In the last one hundred years, and to a lesser extent for thousands of years, both aviation and
spaceflight have played an important part in social history. Most would agree that this role has
largely been positive. Aviation has made the world smaller and brought people closer together. It has
provided an avenue for those with special skills and talents in countless areas to shine and to
express themselves. It has improved the lives of many people. Spaceflight, too, had a positive
impact on life in the 20th century. It has opened up the vastness of the Universe and if not exactly
able yet to explain how life began, has provided us with substantial clues. It has, to a great extent,
achieved what writers could only imagine a hundred years ago.

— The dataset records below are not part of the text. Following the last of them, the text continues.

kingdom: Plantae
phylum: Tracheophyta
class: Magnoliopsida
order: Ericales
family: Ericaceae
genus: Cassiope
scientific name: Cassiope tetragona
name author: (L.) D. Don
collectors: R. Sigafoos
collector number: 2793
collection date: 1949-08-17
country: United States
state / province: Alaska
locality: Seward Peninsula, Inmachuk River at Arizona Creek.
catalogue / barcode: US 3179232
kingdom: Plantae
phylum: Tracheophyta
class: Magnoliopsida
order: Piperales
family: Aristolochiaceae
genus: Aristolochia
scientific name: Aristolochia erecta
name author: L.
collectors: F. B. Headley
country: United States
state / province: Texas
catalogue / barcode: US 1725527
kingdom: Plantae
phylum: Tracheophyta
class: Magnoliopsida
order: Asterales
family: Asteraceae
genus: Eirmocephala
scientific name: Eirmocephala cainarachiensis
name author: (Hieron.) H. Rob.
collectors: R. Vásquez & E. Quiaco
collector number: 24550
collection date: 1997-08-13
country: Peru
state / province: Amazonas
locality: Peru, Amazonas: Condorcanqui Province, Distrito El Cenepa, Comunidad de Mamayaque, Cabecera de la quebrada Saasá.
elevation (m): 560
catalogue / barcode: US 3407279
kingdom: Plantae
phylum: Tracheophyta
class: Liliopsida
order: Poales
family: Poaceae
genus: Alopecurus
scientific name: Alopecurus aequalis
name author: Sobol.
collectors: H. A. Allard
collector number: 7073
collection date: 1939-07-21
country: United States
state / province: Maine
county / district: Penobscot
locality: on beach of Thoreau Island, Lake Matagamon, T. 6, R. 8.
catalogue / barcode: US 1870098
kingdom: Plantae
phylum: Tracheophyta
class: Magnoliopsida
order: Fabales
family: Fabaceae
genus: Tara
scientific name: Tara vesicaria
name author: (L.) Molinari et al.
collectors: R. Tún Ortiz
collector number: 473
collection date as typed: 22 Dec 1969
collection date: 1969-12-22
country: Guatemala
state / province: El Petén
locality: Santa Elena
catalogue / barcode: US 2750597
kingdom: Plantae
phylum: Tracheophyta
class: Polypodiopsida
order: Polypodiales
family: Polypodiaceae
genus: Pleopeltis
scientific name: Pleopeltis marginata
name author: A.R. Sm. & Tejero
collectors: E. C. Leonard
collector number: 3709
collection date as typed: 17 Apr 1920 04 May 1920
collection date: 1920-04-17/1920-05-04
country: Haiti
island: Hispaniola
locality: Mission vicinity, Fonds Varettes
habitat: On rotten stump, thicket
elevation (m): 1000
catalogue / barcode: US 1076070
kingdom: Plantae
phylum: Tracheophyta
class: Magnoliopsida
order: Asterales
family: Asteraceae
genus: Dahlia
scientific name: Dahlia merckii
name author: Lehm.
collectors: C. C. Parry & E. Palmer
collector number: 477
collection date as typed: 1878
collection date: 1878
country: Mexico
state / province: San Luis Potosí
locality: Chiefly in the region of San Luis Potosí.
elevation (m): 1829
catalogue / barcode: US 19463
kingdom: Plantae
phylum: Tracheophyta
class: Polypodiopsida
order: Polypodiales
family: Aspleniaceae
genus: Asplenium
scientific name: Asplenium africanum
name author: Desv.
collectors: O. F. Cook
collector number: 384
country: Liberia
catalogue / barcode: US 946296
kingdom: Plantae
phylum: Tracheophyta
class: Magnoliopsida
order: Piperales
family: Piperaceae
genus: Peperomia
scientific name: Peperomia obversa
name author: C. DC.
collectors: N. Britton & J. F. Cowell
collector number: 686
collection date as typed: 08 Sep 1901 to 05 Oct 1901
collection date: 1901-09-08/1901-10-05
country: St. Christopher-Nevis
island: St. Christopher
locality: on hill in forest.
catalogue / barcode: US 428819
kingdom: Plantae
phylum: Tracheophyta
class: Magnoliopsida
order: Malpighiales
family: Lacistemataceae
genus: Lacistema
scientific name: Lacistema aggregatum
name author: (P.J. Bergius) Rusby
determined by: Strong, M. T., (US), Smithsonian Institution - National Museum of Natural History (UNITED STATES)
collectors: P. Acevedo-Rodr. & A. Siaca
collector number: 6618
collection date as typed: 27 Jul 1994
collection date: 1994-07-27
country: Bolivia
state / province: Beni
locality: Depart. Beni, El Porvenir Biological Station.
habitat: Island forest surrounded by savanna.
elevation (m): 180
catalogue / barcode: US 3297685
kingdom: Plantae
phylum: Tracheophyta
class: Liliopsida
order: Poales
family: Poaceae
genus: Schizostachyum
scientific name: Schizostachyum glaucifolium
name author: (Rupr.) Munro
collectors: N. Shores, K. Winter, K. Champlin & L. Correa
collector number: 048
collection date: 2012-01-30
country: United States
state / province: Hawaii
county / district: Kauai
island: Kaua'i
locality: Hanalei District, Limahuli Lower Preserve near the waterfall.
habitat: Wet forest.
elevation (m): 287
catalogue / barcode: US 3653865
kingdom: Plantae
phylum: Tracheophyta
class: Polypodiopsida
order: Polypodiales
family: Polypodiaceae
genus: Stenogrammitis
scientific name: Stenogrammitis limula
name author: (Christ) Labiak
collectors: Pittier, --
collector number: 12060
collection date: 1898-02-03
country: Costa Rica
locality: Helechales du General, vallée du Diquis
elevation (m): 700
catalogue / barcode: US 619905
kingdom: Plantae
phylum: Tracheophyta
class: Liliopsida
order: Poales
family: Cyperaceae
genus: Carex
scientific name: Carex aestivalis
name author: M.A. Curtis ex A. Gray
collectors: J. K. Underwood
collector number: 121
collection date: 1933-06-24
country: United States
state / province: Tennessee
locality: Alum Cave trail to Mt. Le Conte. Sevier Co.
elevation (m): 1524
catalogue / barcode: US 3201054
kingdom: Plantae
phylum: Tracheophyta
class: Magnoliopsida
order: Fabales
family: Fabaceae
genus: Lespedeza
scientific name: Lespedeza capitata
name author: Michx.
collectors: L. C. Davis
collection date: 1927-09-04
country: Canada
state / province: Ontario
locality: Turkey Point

But not everything associated with aviation and spaceflight has been heartening. While making the
world smaller, aviation has also made warfare easier, allowing adversaries to kill one another without
ever seeing the faces of their victims. Some would argue too that the large costs associated with
spaceflight and space travel have taken limited resources away from those on Earth with dire needs.

But for good or otherwise, our world would certainly be different if two brothers on a windy hill in
North Carolina had not made their short flight into the air on a cold day in 1903. And one can
believe, with some certainty that, because of the accomplishments of space-minded people, humans
will some day journey to other worlds.